What you need to do — Write out the listing below, word for word, from its first line up to and including the line with "Outstanding Directorial Achievement".

━━━━━ Stored data

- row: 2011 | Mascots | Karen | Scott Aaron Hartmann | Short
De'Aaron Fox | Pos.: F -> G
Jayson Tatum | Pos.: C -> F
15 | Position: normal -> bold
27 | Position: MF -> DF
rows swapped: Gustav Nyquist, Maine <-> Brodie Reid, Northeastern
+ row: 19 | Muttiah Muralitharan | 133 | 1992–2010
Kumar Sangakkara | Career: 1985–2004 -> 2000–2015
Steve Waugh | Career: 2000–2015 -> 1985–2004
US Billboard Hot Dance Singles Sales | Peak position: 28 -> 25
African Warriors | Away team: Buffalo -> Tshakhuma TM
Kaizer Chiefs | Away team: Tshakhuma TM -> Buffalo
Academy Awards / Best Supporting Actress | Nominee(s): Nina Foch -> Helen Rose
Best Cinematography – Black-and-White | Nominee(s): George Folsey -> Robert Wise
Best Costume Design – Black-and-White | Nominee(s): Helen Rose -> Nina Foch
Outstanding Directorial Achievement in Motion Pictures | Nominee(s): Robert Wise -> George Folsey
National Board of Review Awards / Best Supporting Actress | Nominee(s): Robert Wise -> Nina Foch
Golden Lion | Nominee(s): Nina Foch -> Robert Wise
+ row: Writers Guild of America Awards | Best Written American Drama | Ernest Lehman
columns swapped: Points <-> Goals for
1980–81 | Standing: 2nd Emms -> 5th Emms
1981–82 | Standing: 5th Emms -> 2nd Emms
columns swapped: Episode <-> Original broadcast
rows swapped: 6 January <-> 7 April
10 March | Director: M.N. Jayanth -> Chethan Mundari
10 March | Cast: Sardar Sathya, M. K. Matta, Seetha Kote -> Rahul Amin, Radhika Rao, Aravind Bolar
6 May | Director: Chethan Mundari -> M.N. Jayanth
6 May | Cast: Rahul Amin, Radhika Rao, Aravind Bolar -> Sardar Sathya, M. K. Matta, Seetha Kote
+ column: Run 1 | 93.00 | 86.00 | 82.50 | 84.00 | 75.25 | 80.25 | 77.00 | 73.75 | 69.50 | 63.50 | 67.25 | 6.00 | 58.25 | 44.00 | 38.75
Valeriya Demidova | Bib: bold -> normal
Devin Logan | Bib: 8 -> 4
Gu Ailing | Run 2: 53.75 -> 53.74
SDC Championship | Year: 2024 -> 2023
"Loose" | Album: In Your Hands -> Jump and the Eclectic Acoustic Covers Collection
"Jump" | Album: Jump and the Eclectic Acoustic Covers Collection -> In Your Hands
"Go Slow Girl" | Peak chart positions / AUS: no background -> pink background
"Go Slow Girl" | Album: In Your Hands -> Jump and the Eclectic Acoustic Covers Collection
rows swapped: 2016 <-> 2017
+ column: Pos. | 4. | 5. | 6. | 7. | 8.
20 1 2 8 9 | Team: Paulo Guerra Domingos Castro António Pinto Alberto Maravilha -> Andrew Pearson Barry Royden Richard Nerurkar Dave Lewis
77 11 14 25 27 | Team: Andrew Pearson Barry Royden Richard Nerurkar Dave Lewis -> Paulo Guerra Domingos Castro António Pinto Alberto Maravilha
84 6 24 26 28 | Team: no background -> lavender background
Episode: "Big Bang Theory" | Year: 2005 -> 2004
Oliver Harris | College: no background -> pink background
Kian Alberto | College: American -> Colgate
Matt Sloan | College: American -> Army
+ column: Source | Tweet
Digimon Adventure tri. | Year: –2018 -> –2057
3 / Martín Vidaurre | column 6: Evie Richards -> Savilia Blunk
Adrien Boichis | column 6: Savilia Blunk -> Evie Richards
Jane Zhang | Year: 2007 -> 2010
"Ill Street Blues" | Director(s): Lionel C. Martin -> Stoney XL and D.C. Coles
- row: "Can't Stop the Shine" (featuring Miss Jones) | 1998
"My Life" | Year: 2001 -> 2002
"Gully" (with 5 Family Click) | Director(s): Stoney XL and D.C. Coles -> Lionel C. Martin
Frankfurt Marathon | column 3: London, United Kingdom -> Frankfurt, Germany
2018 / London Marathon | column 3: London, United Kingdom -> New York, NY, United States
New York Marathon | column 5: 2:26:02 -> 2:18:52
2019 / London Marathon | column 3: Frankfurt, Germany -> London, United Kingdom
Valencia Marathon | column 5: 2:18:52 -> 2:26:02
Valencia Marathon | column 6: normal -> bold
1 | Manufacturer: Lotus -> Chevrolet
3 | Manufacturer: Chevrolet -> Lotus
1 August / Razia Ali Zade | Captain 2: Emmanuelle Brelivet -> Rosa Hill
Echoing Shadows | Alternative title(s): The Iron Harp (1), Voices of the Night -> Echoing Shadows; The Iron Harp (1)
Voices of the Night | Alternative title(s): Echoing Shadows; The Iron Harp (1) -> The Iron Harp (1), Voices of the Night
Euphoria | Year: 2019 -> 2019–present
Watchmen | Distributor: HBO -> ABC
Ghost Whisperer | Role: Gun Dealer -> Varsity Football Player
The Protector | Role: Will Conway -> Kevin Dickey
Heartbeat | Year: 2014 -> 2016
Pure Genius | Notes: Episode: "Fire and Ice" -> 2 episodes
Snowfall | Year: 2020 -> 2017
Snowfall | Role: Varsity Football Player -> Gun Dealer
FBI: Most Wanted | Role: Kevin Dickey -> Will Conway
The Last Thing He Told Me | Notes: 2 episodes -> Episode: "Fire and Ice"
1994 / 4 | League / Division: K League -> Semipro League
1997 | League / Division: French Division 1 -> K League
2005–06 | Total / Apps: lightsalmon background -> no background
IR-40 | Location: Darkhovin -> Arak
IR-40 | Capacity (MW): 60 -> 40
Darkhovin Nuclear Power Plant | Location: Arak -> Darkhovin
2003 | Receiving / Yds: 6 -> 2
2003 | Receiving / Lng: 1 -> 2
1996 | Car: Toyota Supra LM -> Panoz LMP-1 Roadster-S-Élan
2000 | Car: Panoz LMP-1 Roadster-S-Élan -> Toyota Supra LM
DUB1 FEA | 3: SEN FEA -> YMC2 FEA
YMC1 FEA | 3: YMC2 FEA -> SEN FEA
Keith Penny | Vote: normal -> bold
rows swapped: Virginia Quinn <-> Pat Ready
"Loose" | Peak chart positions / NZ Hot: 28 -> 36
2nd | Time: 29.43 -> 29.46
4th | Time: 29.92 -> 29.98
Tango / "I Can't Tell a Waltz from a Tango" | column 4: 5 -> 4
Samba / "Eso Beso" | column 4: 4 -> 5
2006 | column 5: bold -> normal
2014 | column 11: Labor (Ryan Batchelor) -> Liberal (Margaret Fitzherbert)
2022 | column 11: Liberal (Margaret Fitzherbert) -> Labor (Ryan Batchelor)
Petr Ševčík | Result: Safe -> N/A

━━━━━━━━━━

Result of this task —
- row: 2011 | Mascots | Karen | Scott Aaron Hartmann | Short
De'Aaron Fox | Pos.: F -> G
Jayson Tatum | Pos.: C -> F
15 | Position: normal -> bold
27 | Position: MF -> DF
rows swapped: Gustav Nyquist, Maine <-> Brodie Reid, Northeastern
+ row: 19 | Muttiah Muralitharan | 133 | 1992–2010
Kumar Sangakkara | Career: 1985–2004 -> 2000–2015
Steve Waugh | Career: 2000–2015 -> 1985–2004
US Billboard Hot Dance Singles Sales | Peak position: 28 -> 25
African Warriors | Away team: Buffalo -> Tshakhuma TM
Kaizer Chiefs | Away team: Tshakhuma TM -> Buffalo
Academy Awards / Best Supporting Actress | Nominee(s): Nina Foch -> Helen Rose
Best Cinematography – Black-and-White | Nominee(s): George Folsey -> Robert Wise
Best Costume Design – Black-and-White | Nominee(s): Helen Rose -> Nina Foch
Outstanding Directorial Achievement in Motion Pictures | Nominee(s): Robert Wise -> George Folsey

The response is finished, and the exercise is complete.